Car c’est bien là que se situe un autre nœud qui n’est pas ferroviaire, cette fois: les travaux projetés incluent aussi la construction du nouveau Musée cantonal des Beaux-arts, estimée à 75 millions de francs. Ce n’est peut-être pas un hasard si trois jours avant la première réunion du «Collectif Gare», les députés lausannois ont donné leur vert à un échange de terrain avec les CFF. Mieux vaut se dépêcher, sait-on jamais.
C’est ainsi que la construction du «pôle muséal» – ainsi pompeusement nommé parce qu’il englobe également le musée de l’Elysée (photographie) et le Mudac (design et arts appliqués contemporains) – ouvre la voie à un chantier pharaonique. Plus de 50.000 mètres carrés sont concernés. «En gros, une dizaine d’années de travaux devraient toucher – outre la zone de la Gare, des Epinettes et du Simplon – une surface allant de Villard à Montbenon, en passant par Ruchonnet, Fraisse et Grancy», détaille le collectif.

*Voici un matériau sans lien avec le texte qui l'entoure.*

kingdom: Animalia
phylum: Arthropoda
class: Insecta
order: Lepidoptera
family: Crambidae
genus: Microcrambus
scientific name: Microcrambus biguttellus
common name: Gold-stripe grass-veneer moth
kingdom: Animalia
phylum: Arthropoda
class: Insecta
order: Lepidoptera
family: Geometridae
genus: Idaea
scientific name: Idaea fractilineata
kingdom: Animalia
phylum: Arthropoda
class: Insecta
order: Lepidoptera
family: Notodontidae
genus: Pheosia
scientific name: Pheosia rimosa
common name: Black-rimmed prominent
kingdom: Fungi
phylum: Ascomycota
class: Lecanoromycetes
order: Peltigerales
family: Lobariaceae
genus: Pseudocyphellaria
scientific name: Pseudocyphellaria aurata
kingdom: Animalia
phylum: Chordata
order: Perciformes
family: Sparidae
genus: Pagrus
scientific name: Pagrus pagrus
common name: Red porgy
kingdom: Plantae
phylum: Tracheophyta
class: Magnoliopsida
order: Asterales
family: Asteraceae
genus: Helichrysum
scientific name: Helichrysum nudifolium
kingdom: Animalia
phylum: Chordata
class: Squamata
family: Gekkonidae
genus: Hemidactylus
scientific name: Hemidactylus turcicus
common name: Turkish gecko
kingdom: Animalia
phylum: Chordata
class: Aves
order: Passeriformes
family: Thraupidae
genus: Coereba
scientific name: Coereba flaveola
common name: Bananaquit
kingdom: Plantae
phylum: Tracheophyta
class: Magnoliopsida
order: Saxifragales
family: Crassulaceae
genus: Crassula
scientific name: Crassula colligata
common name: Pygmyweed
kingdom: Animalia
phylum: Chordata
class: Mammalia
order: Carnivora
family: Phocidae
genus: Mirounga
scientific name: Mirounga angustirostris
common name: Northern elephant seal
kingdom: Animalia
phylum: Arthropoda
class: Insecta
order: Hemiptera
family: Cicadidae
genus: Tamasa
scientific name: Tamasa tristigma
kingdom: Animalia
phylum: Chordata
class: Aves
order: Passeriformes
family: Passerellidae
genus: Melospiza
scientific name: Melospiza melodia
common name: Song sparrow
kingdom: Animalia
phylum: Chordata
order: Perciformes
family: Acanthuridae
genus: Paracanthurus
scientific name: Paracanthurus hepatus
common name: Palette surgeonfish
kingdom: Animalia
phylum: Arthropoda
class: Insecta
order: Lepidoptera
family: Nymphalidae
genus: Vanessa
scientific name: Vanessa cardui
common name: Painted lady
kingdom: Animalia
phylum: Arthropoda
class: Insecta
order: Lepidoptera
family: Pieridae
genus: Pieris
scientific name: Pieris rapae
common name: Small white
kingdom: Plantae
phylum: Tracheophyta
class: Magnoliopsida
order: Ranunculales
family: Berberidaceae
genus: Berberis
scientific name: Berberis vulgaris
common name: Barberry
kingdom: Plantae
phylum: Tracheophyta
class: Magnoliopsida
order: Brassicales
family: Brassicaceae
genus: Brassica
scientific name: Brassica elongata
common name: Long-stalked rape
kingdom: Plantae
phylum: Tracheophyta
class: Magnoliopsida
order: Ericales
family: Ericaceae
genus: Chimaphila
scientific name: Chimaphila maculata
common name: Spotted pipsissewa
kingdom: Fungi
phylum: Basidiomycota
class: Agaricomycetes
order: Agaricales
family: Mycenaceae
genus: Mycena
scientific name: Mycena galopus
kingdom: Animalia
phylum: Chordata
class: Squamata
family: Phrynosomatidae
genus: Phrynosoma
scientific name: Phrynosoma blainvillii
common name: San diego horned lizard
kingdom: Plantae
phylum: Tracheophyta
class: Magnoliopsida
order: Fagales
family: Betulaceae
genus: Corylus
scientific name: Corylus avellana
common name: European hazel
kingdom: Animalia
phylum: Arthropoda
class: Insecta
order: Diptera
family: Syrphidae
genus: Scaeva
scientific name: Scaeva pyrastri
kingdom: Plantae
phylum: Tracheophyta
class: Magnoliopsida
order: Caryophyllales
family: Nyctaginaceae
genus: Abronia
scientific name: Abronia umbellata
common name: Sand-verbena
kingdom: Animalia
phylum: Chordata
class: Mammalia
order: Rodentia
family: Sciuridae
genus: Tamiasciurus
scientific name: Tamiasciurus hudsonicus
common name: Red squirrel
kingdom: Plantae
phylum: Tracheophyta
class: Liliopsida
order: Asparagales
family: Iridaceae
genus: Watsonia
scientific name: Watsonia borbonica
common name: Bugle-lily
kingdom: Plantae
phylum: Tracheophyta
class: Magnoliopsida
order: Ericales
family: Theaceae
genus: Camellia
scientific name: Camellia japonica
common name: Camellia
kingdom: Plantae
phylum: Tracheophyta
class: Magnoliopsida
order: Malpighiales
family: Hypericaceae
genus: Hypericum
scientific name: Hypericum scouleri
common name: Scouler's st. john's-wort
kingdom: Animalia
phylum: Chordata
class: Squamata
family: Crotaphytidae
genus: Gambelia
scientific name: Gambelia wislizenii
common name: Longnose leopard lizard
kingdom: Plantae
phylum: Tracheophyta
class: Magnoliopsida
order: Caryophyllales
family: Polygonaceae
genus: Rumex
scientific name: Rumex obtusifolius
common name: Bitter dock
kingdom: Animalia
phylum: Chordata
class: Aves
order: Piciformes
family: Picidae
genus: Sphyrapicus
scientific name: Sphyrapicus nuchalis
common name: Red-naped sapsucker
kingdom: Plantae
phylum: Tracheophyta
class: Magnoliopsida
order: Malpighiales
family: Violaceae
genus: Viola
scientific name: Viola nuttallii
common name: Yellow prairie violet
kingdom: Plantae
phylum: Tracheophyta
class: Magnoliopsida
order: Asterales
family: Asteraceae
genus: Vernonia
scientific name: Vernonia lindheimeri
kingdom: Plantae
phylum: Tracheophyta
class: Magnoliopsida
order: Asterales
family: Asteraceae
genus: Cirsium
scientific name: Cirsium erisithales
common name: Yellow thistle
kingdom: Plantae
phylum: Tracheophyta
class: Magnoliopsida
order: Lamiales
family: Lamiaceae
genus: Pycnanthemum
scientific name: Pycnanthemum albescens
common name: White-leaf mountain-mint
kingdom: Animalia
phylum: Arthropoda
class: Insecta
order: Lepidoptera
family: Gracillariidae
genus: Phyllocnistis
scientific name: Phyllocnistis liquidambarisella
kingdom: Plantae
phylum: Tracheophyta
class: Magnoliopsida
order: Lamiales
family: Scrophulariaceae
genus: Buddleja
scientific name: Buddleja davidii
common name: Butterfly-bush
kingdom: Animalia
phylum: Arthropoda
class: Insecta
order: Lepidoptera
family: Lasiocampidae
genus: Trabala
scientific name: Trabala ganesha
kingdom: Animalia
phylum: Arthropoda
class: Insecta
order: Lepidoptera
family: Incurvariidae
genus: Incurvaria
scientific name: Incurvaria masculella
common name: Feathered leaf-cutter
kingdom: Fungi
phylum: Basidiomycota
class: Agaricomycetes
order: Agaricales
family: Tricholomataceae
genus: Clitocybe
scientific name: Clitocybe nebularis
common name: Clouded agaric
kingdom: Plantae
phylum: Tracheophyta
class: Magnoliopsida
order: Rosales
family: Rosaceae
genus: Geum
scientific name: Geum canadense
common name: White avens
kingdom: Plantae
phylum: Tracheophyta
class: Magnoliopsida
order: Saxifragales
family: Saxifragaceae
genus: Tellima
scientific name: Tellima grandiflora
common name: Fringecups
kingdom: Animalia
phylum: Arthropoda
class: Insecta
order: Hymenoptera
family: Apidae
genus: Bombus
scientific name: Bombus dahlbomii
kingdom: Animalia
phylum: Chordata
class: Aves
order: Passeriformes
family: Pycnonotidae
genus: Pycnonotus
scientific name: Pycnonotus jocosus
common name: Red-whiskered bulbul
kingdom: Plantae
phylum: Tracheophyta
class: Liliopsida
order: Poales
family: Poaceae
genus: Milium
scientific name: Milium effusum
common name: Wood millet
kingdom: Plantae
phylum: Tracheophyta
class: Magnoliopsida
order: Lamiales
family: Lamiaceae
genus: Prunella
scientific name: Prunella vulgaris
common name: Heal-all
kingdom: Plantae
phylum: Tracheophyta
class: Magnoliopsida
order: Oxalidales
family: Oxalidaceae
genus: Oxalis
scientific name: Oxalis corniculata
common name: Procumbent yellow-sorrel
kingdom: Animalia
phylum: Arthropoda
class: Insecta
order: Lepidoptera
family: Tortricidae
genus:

Lequel ne manque pas d’élargir le débat aux aspects sociologiques et urbanistiques. Membre du Collectif, l’ingénieur Roland Wetter a souligné que des travaux massifs sont prévus à l’endroit du bâtiment de la Poste, à l’Est de la gare, «avec la possible construction d’une tour qui s’inscrit dans la logique ‘bling-bling’ de plusieurs autres mégaprojets menaçant la qualité et l’harmonie du tissu urbain et social lausannois».
Les faux «bobos» de Genève
A Genève, les riverains de la gare de Cornavin connaissent, eux-aussi, l’appréhension d’un prochain séisme. La situation n’a rien à envier au plan des démolitions lausannoises. C’est toute une partie du quartier des Grottes, derrière la gare, direction Servette, qui est menacée. Des vieux bistrots populaires comme les Cheminots, pourraient disparaître. Ici, la résistance est regroupée sous la bannière d’un «Collectif des 500» dont un représentant, Nicolas Hugo, se trouvait jeudi soir à Lausanne pour dénoncer une image fausse: «on colle l’étiquette d’enfants gâtés aux habitants des Grottes. On veut ainsi minimiser l’impact des destructions. Mais nous n’avons rien de bobos».